**Required action:** Go to the line in the entries below that holds "ring tip: (231, 254)" and repeat exactly from there through the line that holds "pinky dip: (218, 503)", inclusive.

**Material for the task:**
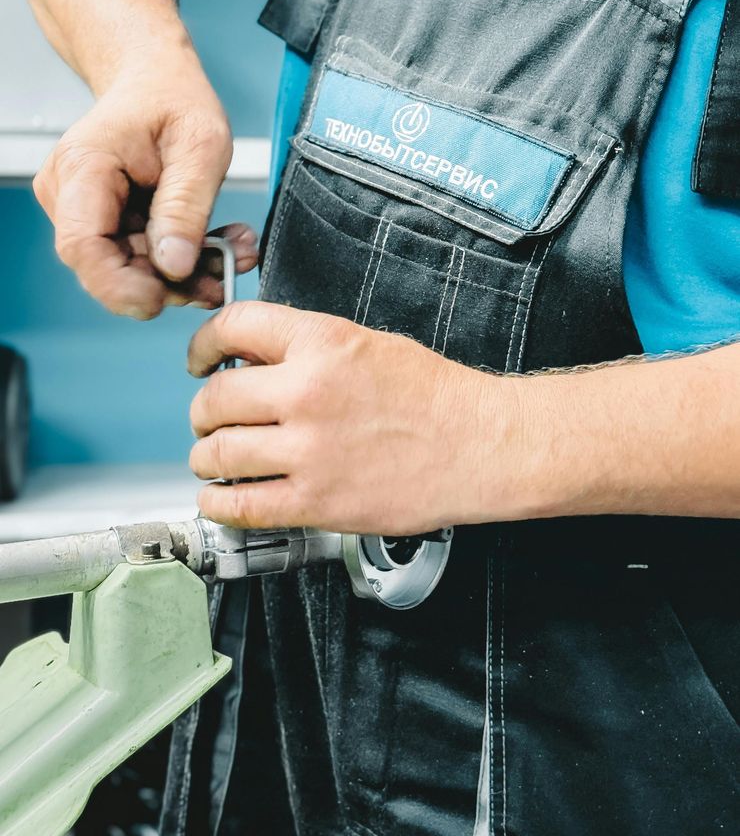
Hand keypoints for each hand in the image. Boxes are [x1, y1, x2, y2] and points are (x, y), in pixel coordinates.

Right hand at [34, 56, 257, 318]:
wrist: (156, 79)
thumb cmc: (172, 98)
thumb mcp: (201, 146)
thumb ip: (186, 207)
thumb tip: (175, 266)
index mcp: (84, 166)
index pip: (82, 245)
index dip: (119, 284)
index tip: (163, 298)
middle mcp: (70, 192)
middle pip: (107, 265)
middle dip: (169, 281)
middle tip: (222, 274)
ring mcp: (82, 209)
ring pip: (129, 267)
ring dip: (184, 272)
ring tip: (231, 254)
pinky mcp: (103, 220)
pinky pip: (139, 255)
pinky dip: (180, 258)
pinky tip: (216, 247)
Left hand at [188, 302, 523, 533]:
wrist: (480, 444)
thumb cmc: (434, 395)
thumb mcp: (366, 344)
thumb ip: (306, 349)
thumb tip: (251, 361)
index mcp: (321, 343)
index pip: (232, 329)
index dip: (203, 346)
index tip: (200, 361)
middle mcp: (307, 392)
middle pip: (214, 399)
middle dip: (203, 412)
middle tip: (210, 420)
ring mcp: (308, 451)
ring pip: (217, 453)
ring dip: (206, 457)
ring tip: (215, 459)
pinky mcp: (316, 501)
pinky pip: (240, 506)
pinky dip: (218, 503)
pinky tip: (219, 497)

**Written response:**
ring tip: (231, 254)
pinky mcp: (103, 220)
pinky pip: (139, 255)
pinky dip: (180, 258)
pinky tip: (216, 247)
Left hand at [188, 302, 523, 533]:
wrist: (480, 444)
thumb cmc: (434, 395)
thumb mcp: (366, 344)
thumb ip: (306, 349)
thumb tip: (251, 361)
index mcp: (321, 343)
index pip: (232, 329)
index dip: (203, 346)
index tip: (200, 361)
middle mcp: (307, 392)
middle pip: (214, 399)
middle dip: (203, 412)
middle tip: (210, 420)
ring mcp: (308, 451)
ring pip: (217, 453)
ring dip: (206, 457)
ring tip: (215, 459)
pinky mcp: (316, 501)
pinky pip: (240, 506)
pinky dip: (218, 503)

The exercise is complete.